After a shooting on a Bangor college campus, the school will be installing more security cameras sooner than expected.
The dean of University of Maine at Augusta’s Bangor campus, Jeff Sychterz, said the university had planned to install more cameras to cover all the parking lots and buildings and was accelerating that process because of the Feb. 11 shooting in a parking lot. He also said Tuesday it was an oversight to not notify students of the shooting.
Students brought their concerns to Bangor City Council during public comment at a meeting Monday.
One person was injured in the shooting, which was between two people who were living in their cars and parked in an unused lot near where the campus abuts the city’s largest homeless encampment, often called Tent City or Camp Hope. They were not from the homeless encampment, City Council chairperson Cara Pelletier said Monday.
Students were left worried and confused about what happened, UMA student Colby Quinlan said.
Six students and people connected to UMA told councilors they do not feel safe on campus because of the homeless encampment nearby, citing issues with people peering through car windows and breaking into cars, needles in the grass and loose dogs. An unknown number of people live in tents, vehicles and makeshift shelters in the encampment on a wooded piece of city-owned land behind the Hope House.
Sychterz Tuesday said that the university is safe. In the very few instances of violence over the years, no faculty, staff or students were harmed or threatened with harm. Homeless people are frequently the people who have violence committed against them, Sychterz said.
“I really do believe that no one needs to be concerned for the safety coming to the campus,” he said. “We have a number of Bangor residents who walk their dogs or go for walks themselves on the campus early in the morning until late in the evening. They feel comfortable coming to campus.”
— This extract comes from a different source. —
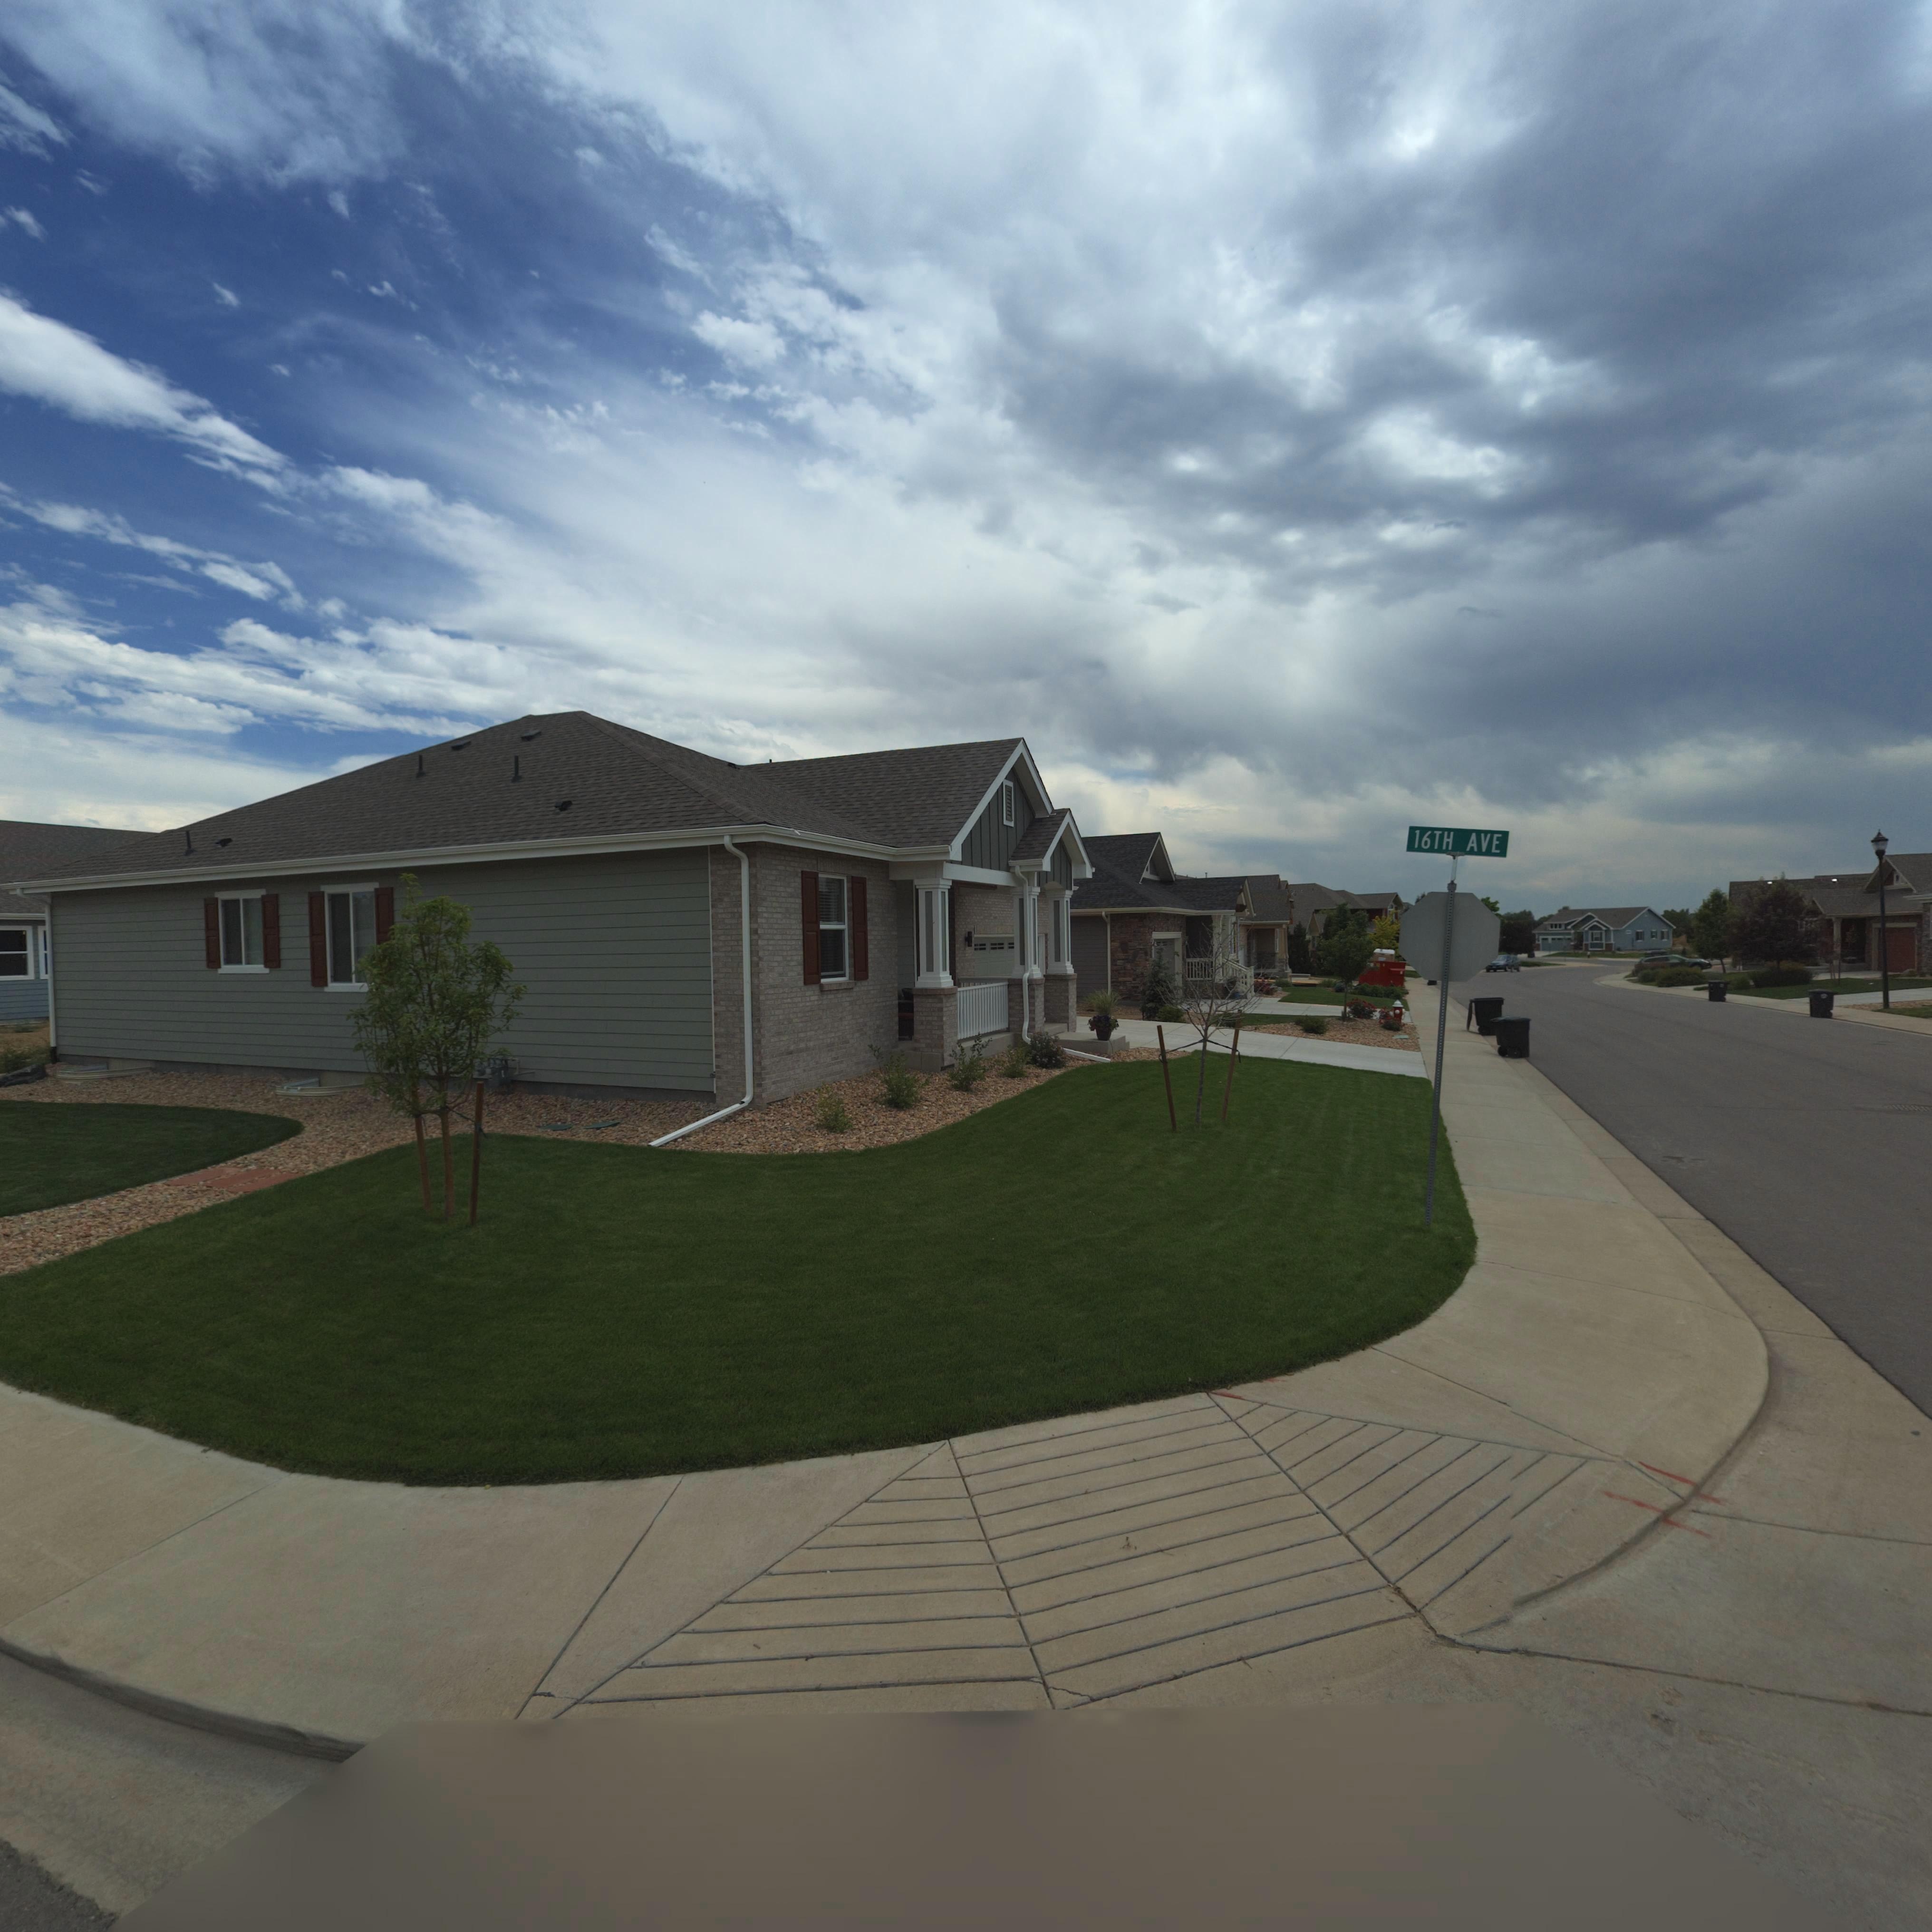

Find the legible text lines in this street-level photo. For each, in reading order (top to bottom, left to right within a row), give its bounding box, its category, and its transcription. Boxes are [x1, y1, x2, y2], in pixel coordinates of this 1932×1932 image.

[1414, 829, 1502, 854] StreetName: 16TH AVE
There are two security cameras on campus, as well as a privacy fence that helps block the view between the school property and the encampment, the school said previously. Sychterz did not provide a timeline for adding more cameras but said the school is accelerating the plan and finding the money.
“The concern for our safety is stressing us more than ever, and it is making it incredibly difficult to focus on our studies,” UMA student Emily Pardoe told city councilors.
As a result of the shooting, the university began requiring keycards to access a floor of the veterinary technology because of potential safety concerns, Sychterz said. The floor had changing rooms and a lot of students worked there. The school is discussing additional security measures, but he said it is too early to go into specifics.
“We at this time are not planning on locking the entire campus down,” he said. “I think it’s important that we are a public institution, that has a public mission and, of course, open to the public.”
There is a plan ready if the security issues escalate and the whole campus needs to change to keycard access, he said.
Denise Coleman, the mother of an UMA student, told councilors there are warning signs the city and school are ignoring, comparing the situation to the October mass shooting in Lewiston, when warning signs were missed in the months before a shooter killed 18 people and wounded 25 others.
“Do you want some dead students? Is that going to make you move the homeless encampment?” Coleman said. “These students, they’re not safe.”
Students described being afraid of walking to their cars after dark, not being able to sit on the grass picnic areas and someone walking around naked in the warmer months. It’s a distraction from studying and classes, Pardoe said.
The city and UMA have been in communication for years and working together to address the issues posed by the homeless people, councilors and Sychterz said. An attempt last fall to move people from Tent City to permanent housing has partially worked, but there wasn’t enough housing and not everyone was willing to move.
“Your dean has been very proactive in getting in touch with the city,” City Councilor Dan Tremble said. “He’s been a great advocate for the campus, for more safety out there, for the city to do more.”
Part of UMA’s mission is to provide educational access to people who may not be traditional college students, Sychterz said. He is also a professor on campus and has taught numerous people who had experienced homelessness, substance use disorder and spent time in prison.
Associate professor Laura Kati Corlew said at the council meeting she’s also taught students similar to what Sychterz said. Through her work in psychology, she’s had experience with people in crisis and knows it’s difficult, but she also has to balance her responsibility for the well being of her students.
“Our neighbors in the camp could very well be our students in five years,” Corlew said.
Homelessness is a nationwide problem and there is no magic solution, but there needs to be change, UMA graduate student Heidi Toner said.
“There needs to be safety addressed,” Toner said. “There needs to be better communication between the city of Bangor and UMA. We need to get some clarity. We need to get some resolution. There’s a lot of students that are scared.”